What to work on:
Copy the text of every item below character for character, keeping each line break.

Entries provided:
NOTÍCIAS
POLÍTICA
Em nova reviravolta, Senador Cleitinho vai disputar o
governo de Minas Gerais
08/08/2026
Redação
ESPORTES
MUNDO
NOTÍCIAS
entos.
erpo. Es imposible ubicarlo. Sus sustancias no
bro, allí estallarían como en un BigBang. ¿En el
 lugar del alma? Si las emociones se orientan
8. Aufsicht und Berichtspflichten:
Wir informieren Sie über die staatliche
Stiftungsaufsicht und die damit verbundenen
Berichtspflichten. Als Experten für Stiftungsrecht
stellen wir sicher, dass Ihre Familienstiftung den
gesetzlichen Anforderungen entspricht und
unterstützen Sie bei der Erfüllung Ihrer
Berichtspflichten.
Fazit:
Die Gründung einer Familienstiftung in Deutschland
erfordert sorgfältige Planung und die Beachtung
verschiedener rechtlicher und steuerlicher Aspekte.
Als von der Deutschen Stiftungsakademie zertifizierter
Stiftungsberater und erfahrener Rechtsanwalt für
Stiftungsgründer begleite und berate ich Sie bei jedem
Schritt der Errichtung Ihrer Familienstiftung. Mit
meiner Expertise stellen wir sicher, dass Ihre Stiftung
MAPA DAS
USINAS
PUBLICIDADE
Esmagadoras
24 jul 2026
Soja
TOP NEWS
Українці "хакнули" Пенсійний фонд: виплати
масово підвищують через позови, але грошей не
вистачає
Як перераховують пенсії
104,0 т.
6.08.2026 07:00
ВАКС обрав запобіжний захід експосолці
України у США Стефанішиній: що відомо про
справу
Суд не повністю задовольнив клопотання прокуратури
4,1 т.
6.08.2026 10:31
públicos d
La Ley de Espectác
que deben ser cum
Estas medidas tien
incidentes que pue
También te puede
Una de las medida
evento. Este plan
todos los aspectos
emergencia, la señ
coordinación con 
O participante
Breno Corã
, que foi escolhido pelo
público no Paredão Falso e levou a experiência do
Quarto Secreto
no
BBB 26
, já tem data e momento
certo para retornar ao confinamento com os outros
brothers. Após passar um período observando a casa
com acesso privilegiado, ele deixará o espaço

Answer section:
NOTÍCIAS
POLÍTICA
Em nova reviravolta, Senador Cleitinho vai disputar o
governo de Minas Gerais
08/08/2026
Redação
ESPORTES
MUNDO
NOTÍCIAS
entos.
erpo. Es imposible ubicarlo. Sus sustancias no
bro, allí estallarían como en un BigBang. ¿En el
 lugar del alma? Si las emociones se orientan
8. Aufsicht und Berichtspflichten:
Wir informieren Sie über die staatliche
Stiftungsaufsicht und die damit verbundenen
Berichtspflichten. Als Experten für Stiftungsrecht
stellen wir sicher, dass Ihre Familienstiftung den
gesetzlichen Anforderungen entspricht und
unterstützen Sie bei der Erfüllung Ihrer
Berichtspflichten.
Fazit:
Die Gründung einer Familienstiftung in Deutschland
erfordert sorgfältige Planung und die Beachtung
verschiedener rechtlicher und steuerlicher Aspekte.
Als von der Deutschen Stiftungsakademie zertifizierter
Stiftungsberater und erfahrener Rechtsanwalt für
Stiftungsgründer begleite und berate ich Sie bei jedem
Schritt der Errichtung Ihrer Familienstiftung. Mit
meiner Expertise stellen wir sicher, dass Ihre Stiftung
MAPA DAS
USINAS
PUBLICIDADE
Esmagadoras
24 jul 2026
Soja
TOP NEWS
Українці "хакнули" Пенсійний фонд: виплати
масово підвищують через позови, але грошей не
вистачає
Як перераховують пенсії
104,0 т.
6.08.2026 07:00
ВАКС обрав запобіжний захід експосолці
України у США Стефанішиній: що відомо про
справу
Суд не повністю задовольнив клопотання прокуратури
4,1 т.
6.08.2026 10:31
públicos d
La Ley de Espectác
que deben ser cum
Estas medidas tien
incidentes que pue
También te puede
Una de las medida
evento. Este plan
todos los aspectos
emergencia, la señ
coordinación con 
O participante
Breno Corã
, que foi escolhido pelo
público no Paredão Falso e levou a experiência do
Quarto Secreto
no
BBB 26
, já tem data e momento
certo para retornar ao confinamento com os outros
brothers. Após passar um período observando a casa
com acesso privilegiado, ele deixará o espaço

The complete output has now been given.